Gladwell also talked about how the words we surround ourselves with and the emotions we express have an impact an our actions and feelings. For example, in one study, people were brought in for what they perceived to be an English test. Six to seven sentences were given in scrambled order. ie. man walked street the old across. In each set one of the words of each sentence would describe something such as old age or charity. The test revealed that test takers that listened to the sentences about old age walked much slower after wards to the table where they submitted their results, and the attendants who heard the sentences with words synanomous with charity, were much more patient with the intentionally occupied attendant at the desk. None of the attendants were aware that their sentences had all included words about say youth, or selfishness on a conscience level, but somehow their subconscious had made the connection and it had influenced their conduct.
Another chapter talked about a scientist, Dr.
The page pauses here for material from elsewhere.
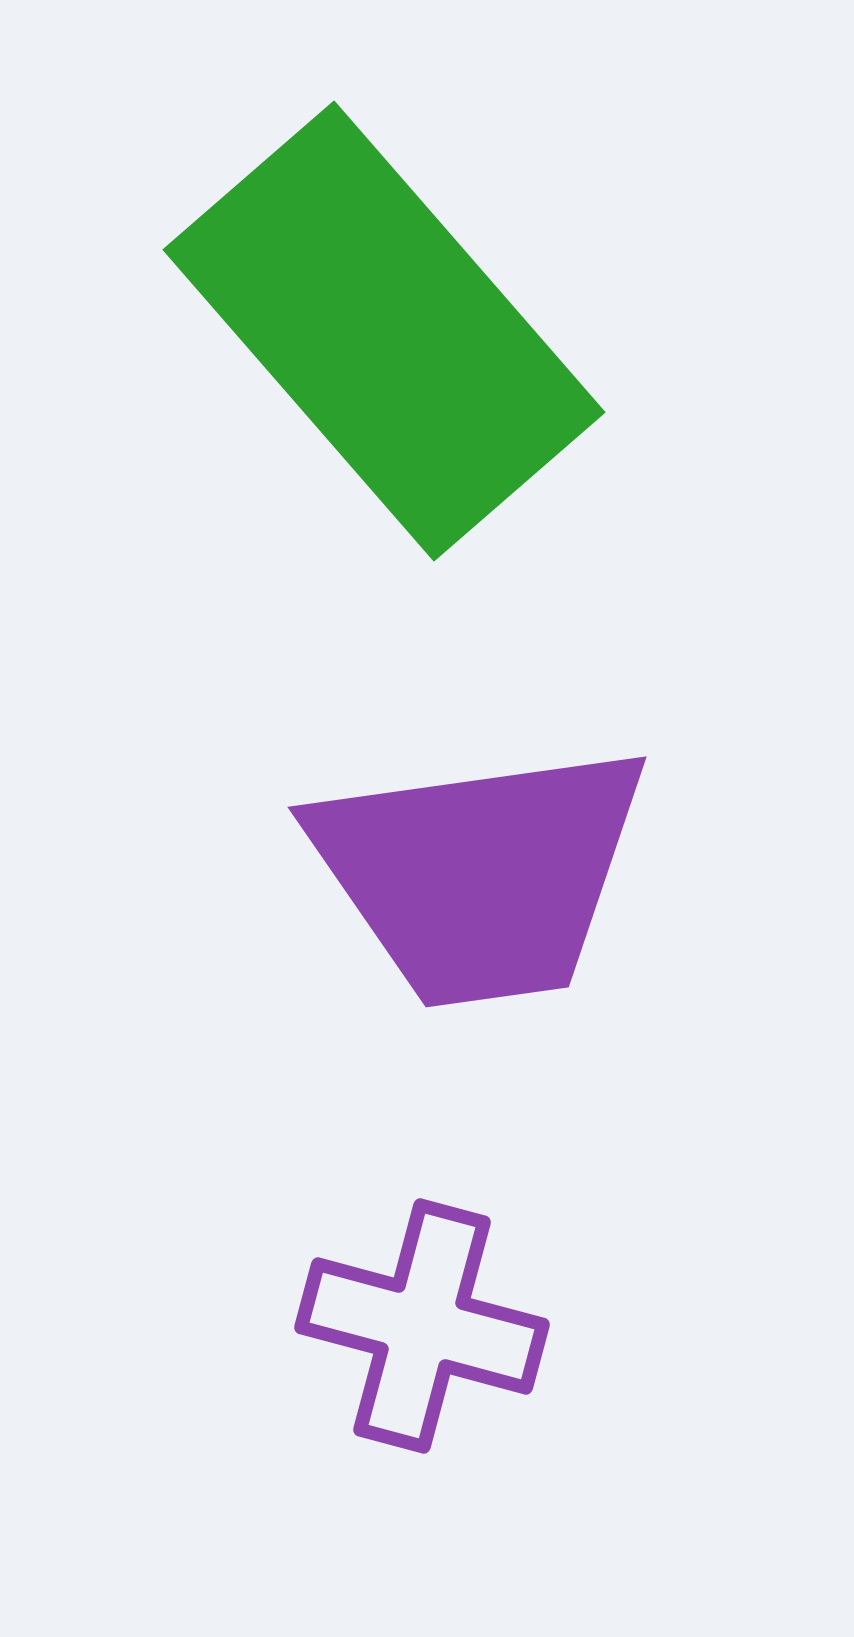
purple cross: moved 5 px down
Paul Ekman, who studies microexpressions- a real life Dr. Lightman from “Lie to Me.” As him and his assistant were trying to master the expressions for sadness and anger they realized that though they were just acting out the expressions, the mere act of making those expressions was influencing their emotions. They were both feeling depressed and upset. The week I listened to this book I was also attending several rehearsals for the opera “Pagliacci.” Every night in rehearsal I would “pretend” to witness two murders. I would return home feeling deplete and unmotivated. Tom often mentioned how tired and low I seemed, and I just assumed it was the late hour. However, after listening to this I immediately realized that I was experiencing much more than fatigue- but a little bit of the grief and disgust that any rational person would feel after witnessing a killing. Maybe this is why actors are so crazy!
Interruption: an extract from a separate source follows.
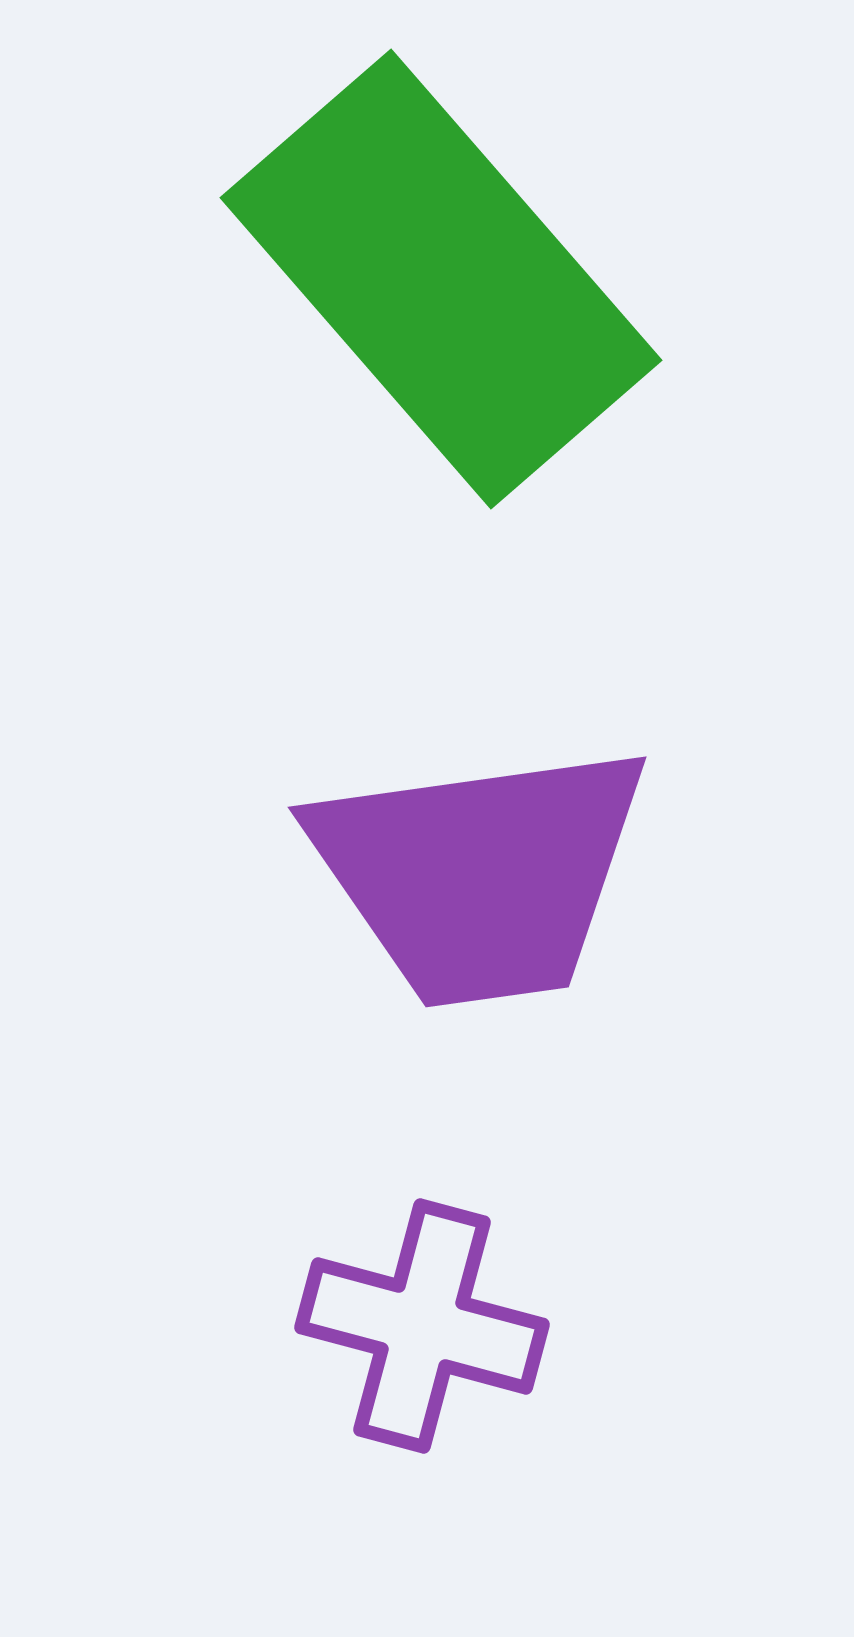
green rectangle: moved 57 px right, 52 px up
The third chapter that intrigued me was one that talked about John Gottman, a scientist in Seattle who through his study has developed an ability to to determine the likelihood of a marriage lasting more than seven years. Just by listening to a fifteen minute conversation between them he can predict with 95% accuracy if their marriage will last. Gottman found the biggest indicator of a probable unsuccessful marriage was the presence of contempt. When one or both of the partners showed signs of thinking “I know better,” “You’re ideas are stupid” or “You don’t know what you’re talking about,” statistics show that their marriage was much more likely to end early. Even if the partner never actually voiced those thoughts, but rather expressed them in other ways. While I don’t think we should all go running to Gottman’s office to have our marriages “checked out.” It did make me think about the communication in my marriage and how essential it is to constantly work on seeking understanding first, and respecting Tom’s opinions and ideas. Feelings that I may think I am “hiding” are likely more apparent than I realize. The challenge is to rid myself of those feelings. If I am feeling superior to someone, I probably just need to get to know that person better- or spend more time analyzing my own weaknesses.
While I don’t think Blink represents hard facts, it does propose many ideas worth considering and thinking about. It made me think about an experience I had with our electrician. When he came to give his bid, I had a bad feeling about him. I really didn’t want to use him, but my logical side convinced me that I was just being racist. So we went with him. It ended up being a very bad choice. Obviously, I could site other examples when my first impressions were also very wrong. I think that’s where prayer comes in.
I highly recommend the book “Blink,” if only so we can have a lively conversation about it!

One response to “Blink- Malcolm Gladwell”
I read “Blink” earlier this year and was really fascinated by a lot of the ideas presented in it. I’d love to talk to you about it! I have a poor memory for the details of the books I have read so I enjoyed your synopsis of the book because it helped me remember a lot of the thoughts that I had while reading it.